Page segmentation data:

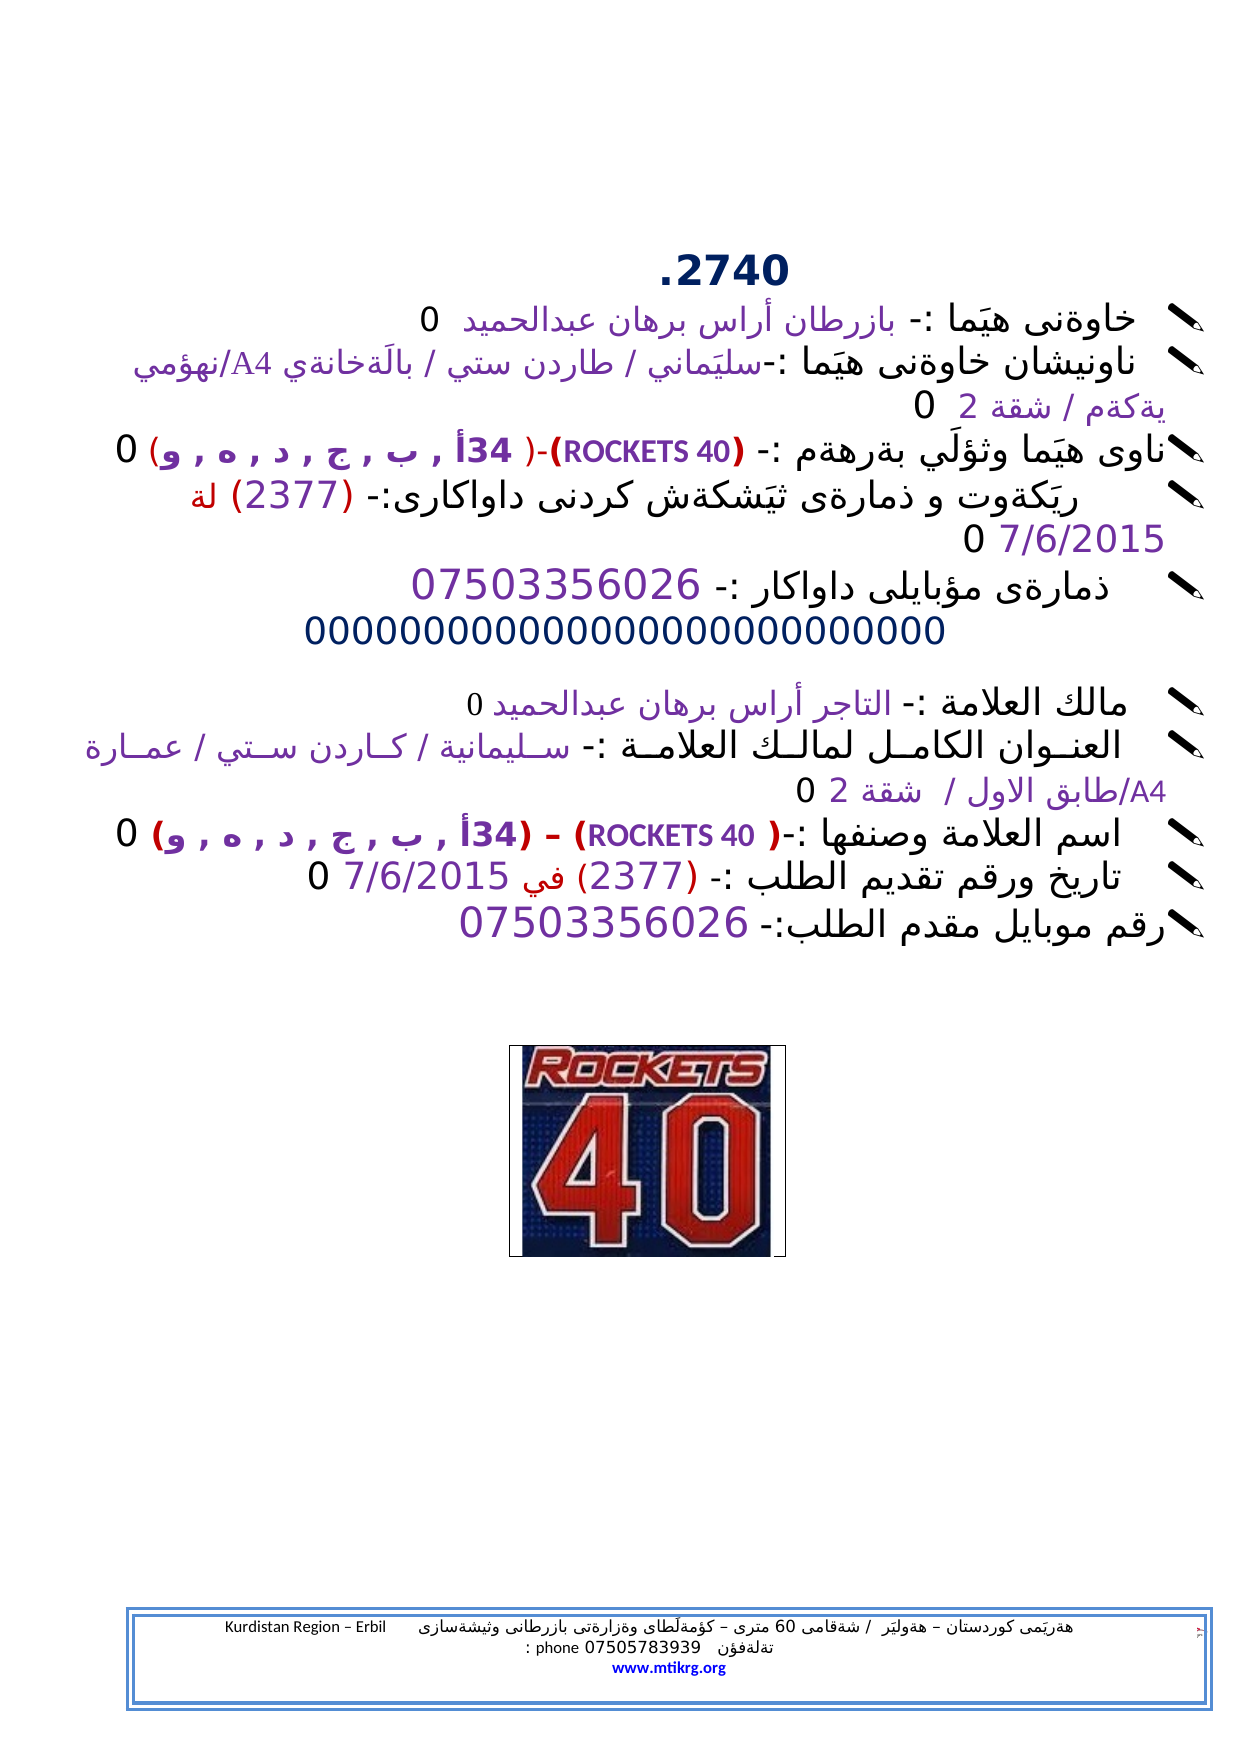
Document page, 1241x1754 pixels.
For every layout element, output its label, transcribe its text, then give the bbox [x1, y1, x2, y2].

list ناوى هيَما وثؤلَي بةرهةم :- (ROCKETS 40)-( 34أ , ب , ج , د , ه , و) 0 [84, 427, 1166, 471]
list اسم العلامة وصنفها :-( ROCKETS 40) – (34أ , ب , ج , د , ه , و) 0 [84, 811, 1166, 855]
list العنوان الكامل لمالك العلامة :- سليمانية / كاردن ستي / عمارة A4/طابق الاول / شقة 2 0 [84, 724, 1166, 811]
list خاوةنى هيَما :- بازرطان أراس برهان عبدالحميد 0 [84, 296, 1166, 340]
text 000000000000000000000000000 [84, 609, 1166, 653]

PROBLEM STATEMENT: Please print all the entries exactly as written, but drop the pictures.

EXERCISE SOLUTION:
Document page, 1241x1754 pixels.
For every layout element, output its label, transcribe its text, then give the bbox [x1, y1, x2, y2].

list ناوى هيَما وثؤلَي بةرهةم :- (ROCKETS 40)-( 34أ , ب , ج , د , ه , و) 0 [84, 427, 1166, 471]
list اسم العلامة وصنفها :-( ROCKETS 40) – (34أ , ب , ج , د , ه , و) 0 [84, 811, 1166, 855]
list العنوان الكامل لمالك العلامة :- سليمانية / كاردن ستي / عمارة A4/طابق الاول / شقة 2 0 [84, 724, 1166, 811]
list خاوةنى هيَما :- بازرطان أراس برهان عبدالحميد 0 [84, 296, 1166, 340]
text 000000000000000000000000000 [84, 609, 1166, 653]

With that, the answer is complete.